Outre un thème récurrent (le viol) et une couleur prédominante (le rouge), la continuité de la série est assurée par le personnage de Nami Tsuchiya, interprété par une comédienne toujours différente. De faire-valoir anecdotique dans le premier opus High School Co-ed (une lycéenne malmenée par un voyou), elle gagne dès le second le statut de personnage principal pour ne plus le quitter. Dans Red Classroom, réalisé comme le précédent par Chusei Sone, elle est une comédienne de bandes érotiques clandestines qui suscite la convoitise d’un rédacteur de revue pornographique. A noter que ce dernier se nomme Muraki, un patronyme qui deviendra lui aussi récurrent dans les opus suivants. Dans le bien-nommé Nami de Noboru Tanaka (l’un des chantres du "roman porno"), elle est une journaliste travaillant pour un magazine féminin qui, partant à la rencontre de femmes victimes de viols, est assaillie par des cauchemars et des hallucinations. Dans Red Porno de Toshiharu Ikeda, elle est une modeste employée qui, forcée de poser nue pour une revue sadomasochiste, est poursuivie par un amateur fanatique.

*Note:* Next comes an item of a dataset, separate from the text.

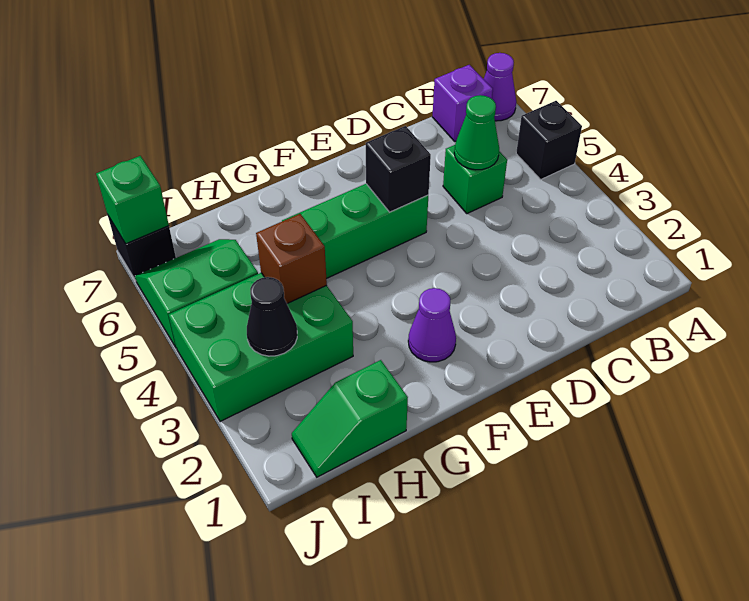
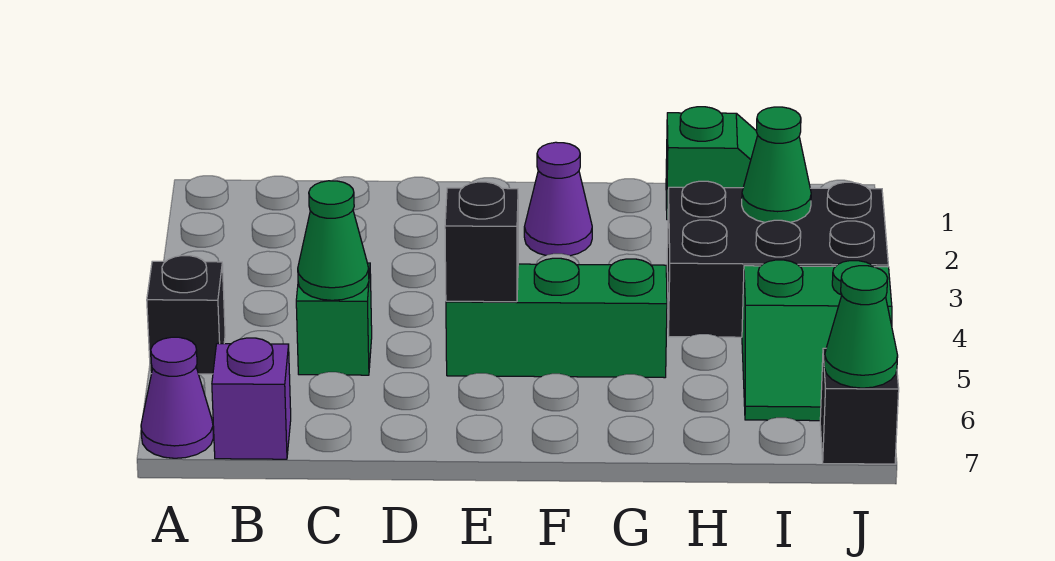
green 2x3 brick [169,273,353,422] -> black 2x3 brick [667,181,888,337]
brown 1x1 brick [256,214,327,304] -> none
black 1x1 cone [247,277,297,356] -> green 1x1 cone [742,107,811,222]
green 1x1 brick [96,156,169,244] -> green 1x1 cone [824,266,898,388]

A l’exception de High-School Co-ed, qui se démarque des quatre suivantes par une intrigue ayant plutôt trait au film d’action (trois voyous adeptes du viol s’entredéchirent sitôt que l’un d’entre eux entreprend de rentrer dans le droit chemin), toutes ces histoires se ressemblent. De courte durée (entre 65 et 90 minutes), elles sont surtout un terrain d’expérimentation idéal pour des cinéastes en quête de voyeurisme. Sur ce terrain, Red Porno va très loin, avec cette demoiselle se faisant jouir avec des mines de crayon et le pied d’une table retournée, laissant écouler un liquide jaunâtre le long des préservatifs. Pour chaque disque, l’éditeur Artsmagic, le grand spécialiste anglais du Japon (par ici le site), nous gratifie d’un entretien avec Takashi Ishii. Je ne peux que vous recommander ce coffret.